Warshel Institute for Computational Biology, The Chinese University of Hong Kong, Shenzhen, 2001 Longxiang Road, Longgang District, 51872, Shenzhen, P.R. China.
Brief Bioinform. 2023 Mar 19;24(2). doi: 10.1093/bib/bbac573.
N6-methyladinosine (m6A) modification is the most abundant co-transcriptional modification in eukaryotic RNA and plays important roles in cellular regulation. Traditional high-throughput sequencing experiments used to explore functional mechanisms are time-consuming and labor-intensive, and most of the proposed methods focused on limited species types. To further understand the relevant biological mechanisms among different species with the same RNA modification, it is necessary to develop a computational scheme that can be applied to different species.
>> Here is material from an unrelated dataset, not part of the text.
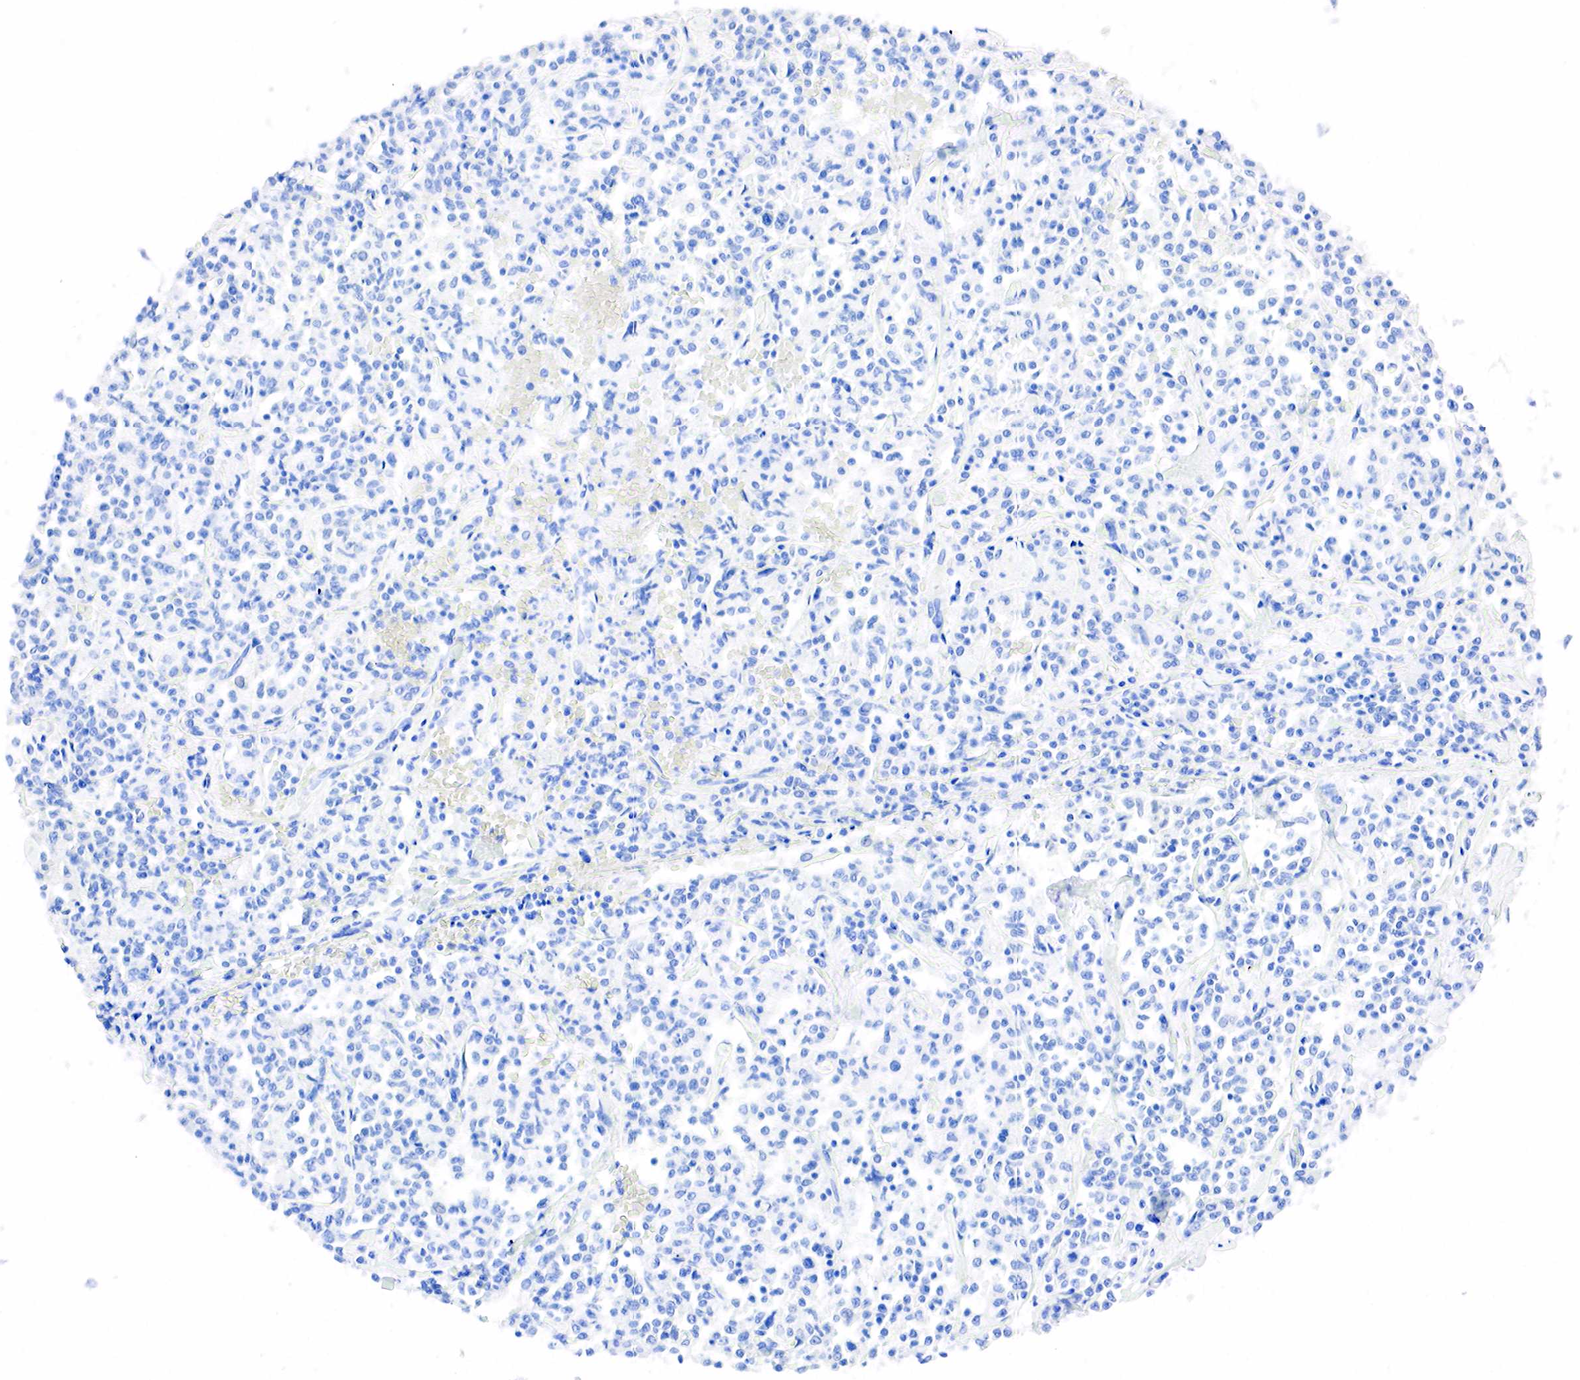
{"staining": {"intensity": "negative", "quantity": "none", "location": "none"}, "tissue": "lymphoma", "cell_type": "Tumor cells", "image_type": "cancer", "snomed": [{"axis": "morphology", "description": "Malignant lymphoma, non-Hodgkin's type, Low grade"}, {"axis": "topography", "description": "Small intestine"}], "caption": "Lymphoma was stained to show a protein in brown. There is no significant expression in tumor cells.", "gene": "PTH", "patient": {"sex": "female", "age": 59}}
To achieve this, we proposed an attention-based deep learning method, adaptive-m6A, which consists of convolutional neural network, bi-directional long short-term memory and an attention mechanism, to identify m6A sites in multiple species. In addition, three conventional machine learning (ML) methods, including support vector machine, random forest and logistic regression classifiers, were considered in this work. In addition to the performance of ML methods for multi-species prediction, the optimal performance of adaptive-m6A yielded an accuracy of 0.9832 and the area under the receiver operating characteristic curve of 0.98. Moreover, the motif analysis and cross-validation among different species were conducted to test the robustness of one model towards multiple species, which helped improve our understanding about the sequence characteristics and biological functions of RNA modifications in different species.
N6-甲基腺苷(m6A)修饰是真核RNA中最丰富的共转录修饰,在细胞调控中发挥重要作用。用于探索功能机制的传统高通量测序实验既耗时又费力,而且大多数提出的方法都集中在有限的物种类型上。为了进一步了解具有相同RNA修饰的不同物种之间的相关生物学机制,有必要开发一种可应用于不同物种的计算方案。为了实现这一目标,我们提出了一种基于注意力的深度学习方法——自适应m6A,它由卷积神经网络、双向长短期记忆和注意力机制组成,用于识别多个物种中的m6A位点。此外,这项工作还考虑了三种传统的机器学习(ML)方法,包括支持向量机、随机森林和逻辑回归分类器。除了ML方法在多物种预测方面的性能外,自适应m6A的最佳性能产生了0.9832的准确率和0.98的受试者工作特征曲线下面积。此外,还进行了基序分析和不同物种间的交叉验证,以测试一个模型对多个物种的稳健性,这有助于提高我们对不同物种中RNA修饰的序列特征和生物学功能的理解。